Mr Obama's staff also announced that Greg Craig, a former special counsel to President Bill Clinton and also a former State Department official, will become White House counsel when Obama takes office.
Message from Al-Qaeda
Earlier, al-Qaeda number two Ayman Zawahiri ridiculed Mr Obama as a 'house negro' and warned him against sending more troops to Afghanistan.
In an Internet audio message released today Ayman Zawahiri insulted Mr Obama and other black Americans who have held high office in the US administration.
He used the term of insult used by the late black Muslim militant leader Malcolm X for slaves serving their white masters.
'It is true about you and people like you ... what Malcolm X said about the house negroes,' he said, naming former secretary of state Colin Powell and the current secretary, Condoleezza Rice.
An English transcript of the speech in Arabic purportedly by the al-Qaeda number two was provided by Aa-Qaeda's media arm As-Sahab.
The tape features an old speech by Malcolm X in which he used the two terms, referring to house slaves who were considered more docile and on better terms with their masters than the slaves out in the field.

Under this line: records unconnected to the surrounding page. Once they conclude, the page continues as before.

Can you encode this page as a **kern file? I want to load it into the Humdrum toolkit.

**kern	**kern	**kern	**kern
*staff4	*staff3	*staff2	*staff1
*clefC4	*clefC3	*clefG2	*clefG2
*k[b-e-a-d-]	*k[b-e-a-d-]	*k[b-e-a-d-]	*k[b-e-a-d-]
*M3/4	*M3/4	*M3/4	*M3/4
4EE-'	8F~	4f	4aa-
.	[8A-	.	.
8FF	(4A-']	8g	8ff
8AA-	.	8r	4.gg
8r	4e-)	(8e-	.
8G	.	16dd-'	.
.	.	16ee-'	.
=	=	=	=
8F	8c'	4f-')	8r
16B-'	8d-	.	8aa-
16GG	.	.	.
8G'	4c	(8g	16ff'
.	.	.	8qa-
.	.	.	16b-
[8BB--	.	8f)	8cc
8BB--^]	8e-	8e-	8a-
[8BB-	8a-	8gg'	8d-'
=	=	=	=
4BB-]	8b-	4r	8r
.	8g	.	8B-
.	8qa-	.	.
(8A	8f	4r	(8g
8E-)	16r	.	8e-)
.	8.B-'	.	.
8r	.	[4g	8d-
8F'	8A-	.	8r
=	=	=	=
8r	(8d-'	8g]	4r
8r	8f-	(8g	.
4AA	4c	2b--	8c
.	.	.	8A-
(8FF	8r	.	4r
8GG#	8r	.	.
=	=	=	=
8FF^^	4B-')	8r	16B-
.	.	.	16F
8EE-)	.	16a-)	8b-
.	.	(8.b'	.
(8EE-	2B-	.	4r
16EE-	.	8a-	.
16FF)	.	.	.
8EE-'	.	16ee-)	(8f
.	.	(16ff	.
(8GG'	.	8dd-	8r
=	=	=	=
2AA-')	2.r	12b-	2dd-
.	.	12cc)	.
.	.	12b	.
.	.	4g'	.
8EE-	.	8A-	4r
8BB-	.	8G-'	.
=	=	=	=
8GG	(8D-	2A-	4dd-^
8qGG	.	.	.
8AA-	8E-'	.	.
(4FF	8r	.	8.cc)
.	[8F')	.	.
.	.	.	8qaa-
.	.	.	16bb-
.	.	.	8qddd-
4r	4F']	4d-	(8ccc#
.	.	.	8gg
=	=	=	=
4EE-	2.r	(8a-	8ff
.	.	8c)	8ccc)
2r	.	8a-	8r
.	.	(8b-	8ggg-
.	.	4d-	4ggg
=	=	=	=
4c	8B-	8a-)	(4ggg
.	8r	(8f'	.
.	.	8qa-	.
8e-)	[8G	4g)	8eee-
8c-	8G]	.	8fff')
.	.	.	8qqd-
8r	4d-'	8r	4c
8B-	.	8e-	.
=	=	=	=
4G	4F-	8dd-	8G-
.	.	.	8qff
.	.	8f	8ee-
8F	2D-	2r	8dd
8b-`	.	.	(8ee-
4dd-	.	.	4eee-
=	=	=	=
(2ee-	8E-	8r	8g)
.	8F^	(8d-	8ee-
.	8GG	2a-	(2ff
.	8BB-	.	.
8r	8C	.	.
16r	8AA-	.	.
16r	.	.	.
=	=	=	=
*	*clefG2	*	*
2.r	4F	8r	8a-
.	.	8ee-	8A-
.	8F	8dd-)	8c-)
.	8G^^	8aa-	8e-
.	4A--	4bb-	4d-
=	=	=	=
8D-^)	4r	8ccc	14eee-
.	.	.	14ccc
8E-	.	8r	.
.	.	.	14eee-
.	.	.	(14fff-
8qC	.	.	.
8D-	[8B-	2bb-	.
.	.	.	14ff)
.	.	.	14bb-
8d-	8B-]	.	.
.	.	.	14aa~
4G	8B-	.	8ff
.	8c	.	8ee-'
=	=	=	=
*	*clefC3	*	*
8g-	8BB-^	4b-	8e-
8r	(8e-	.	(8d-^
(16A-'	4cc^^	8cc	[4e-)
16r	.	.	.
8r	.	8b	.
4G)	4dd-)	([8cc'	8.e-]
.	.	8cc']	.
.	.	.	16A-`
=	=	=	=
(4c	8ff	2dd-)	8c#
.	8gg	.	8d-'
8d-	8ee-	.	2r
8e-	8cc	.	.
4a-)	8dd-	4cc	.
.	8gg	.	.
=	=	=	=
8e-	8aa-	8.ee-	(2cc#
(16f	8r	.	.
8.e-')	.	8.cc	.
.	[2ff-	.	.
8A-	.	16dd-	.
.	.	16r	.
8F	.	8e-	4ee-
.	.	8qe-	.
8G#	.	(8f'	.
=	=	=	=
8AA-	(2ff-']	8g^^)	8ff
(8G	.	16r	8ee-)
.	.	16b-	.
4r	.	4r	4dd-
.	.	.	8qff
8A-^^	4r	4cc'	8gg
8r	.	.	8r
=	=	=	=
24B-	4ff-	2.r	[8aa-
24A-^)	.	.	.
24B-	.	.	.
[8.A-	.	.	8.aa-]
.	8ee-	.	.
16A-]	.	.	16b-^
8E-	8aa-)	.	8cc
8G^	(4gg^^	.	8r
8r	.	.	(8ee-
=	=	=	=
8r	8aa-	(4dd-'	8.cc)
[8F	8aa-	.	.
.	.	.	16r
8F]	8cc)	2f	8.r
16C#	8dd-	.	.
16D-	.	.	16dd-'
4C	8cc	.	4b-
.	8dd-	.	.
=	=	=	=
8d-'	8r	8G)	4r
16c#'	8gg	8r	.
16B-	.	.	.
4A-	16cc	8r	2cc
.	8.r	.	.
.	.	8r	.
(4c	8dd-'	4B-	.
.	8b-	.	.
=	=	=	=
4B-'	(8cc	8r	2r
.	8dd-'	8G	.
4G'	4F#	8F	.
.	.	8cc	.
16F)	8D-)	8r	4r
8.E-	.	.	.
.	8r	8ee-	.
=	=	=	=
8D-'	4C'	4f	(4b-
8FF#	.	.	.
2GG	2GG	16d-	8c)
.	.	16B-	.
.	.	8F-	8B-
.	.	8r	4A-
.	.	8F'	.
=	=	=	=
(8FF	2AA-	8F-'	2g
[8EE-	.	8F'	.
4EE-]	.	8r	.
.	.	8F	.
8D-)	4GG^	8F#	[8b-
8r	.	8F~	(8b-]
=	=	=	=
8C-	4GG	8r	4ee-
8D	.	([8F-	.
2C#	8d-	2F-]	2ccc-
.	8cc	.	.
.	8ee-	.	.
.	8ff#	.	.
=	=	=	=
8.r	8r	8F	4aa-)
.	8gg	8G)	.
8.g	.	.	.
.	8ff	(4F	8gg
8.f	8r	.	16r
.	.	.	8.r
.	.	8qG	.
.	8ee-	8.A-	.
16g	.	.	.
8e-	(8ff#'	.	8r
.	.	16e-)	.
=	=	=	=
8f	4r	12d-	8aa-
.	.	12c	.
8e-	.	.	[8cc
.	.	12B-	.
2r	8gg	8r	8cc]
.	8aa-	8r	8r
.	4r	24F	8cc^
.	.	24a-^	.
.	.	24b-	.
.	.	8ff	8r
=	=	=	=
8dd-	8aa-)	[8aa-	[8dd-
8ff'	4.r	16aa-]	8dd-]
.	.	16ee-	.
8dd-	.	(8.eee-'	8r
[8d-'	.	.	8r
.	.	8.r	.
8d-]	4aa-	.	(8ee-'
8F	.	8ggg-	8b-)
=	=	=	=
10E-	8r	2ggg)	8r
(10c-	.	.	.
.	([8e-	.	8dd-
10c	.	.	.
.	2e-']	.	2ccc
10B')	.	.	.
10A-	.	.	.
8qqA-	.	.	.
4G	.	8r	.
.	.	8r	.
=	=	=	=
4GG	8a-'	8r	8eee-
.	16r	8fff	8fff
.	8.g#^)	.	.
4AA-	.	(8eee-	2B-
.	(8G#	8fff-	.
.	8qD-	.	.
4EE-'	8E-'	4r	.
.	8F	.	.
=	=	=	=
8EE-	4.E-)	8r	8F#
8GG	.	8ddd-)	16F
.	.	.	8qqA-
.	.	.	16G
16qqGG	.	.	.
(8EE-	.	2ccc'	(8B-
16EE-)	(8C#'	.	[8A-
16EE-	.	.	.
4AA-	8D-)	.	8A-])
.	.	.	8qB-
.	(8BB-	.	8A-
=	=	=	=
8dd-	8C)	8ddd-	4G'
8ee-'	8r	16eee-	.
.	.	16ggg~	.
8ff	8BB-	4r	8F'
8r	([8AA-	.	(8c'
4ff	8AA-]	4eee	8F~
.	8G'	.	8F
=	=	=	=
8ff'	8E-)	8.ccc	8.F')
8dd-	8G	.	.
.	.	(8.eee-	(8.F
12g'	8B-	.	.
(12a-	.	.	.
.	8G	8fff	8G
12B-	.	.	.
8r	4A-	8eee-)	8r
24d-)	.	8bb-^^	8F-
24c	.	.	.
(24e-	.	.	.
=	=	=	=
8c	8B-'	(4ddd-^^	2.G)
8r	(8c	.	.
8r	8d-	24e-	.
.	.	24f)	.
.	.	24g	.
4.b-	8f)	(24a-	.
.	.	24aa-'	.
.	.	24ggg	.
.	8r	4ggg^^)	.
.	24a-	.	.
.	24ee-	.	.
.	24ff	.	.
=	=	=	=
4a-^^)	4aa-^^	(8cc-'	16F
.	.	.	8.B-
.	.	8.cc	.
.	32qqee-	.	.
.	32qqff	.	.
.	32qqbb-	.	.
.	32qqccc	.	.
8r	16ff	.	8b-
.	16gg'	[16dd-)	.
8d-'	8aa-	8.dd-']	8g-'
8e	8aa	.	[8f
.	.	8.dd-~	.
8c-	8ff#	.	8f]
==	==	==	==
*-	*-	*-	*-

Mr Obama's transition team declined to comment on the tape, in which Ayman Zawahiri accuses the president-elect of siding with Israel.
But the US State Department said the insult exposed the anti-democratic values of Al-Qaeda.
In the message made available by SITE Intelligence Group in the US, Ayman Zawahiri warned Obama of a 'heavy legacy of failure' awaiting him in office.
'Beware that the (stray) dogs of Afghanistan have savoured the taste of your soldiers' flesh, so do send them in thousands,' said the closest aide to Al-Qaeda chief Osama bin Laden.
In a major interview aired on Sunday, Mr Obama vowed no retreat from his campaign promise to begin pulling troops out of Iraq and switch the military focus to Afghanistan.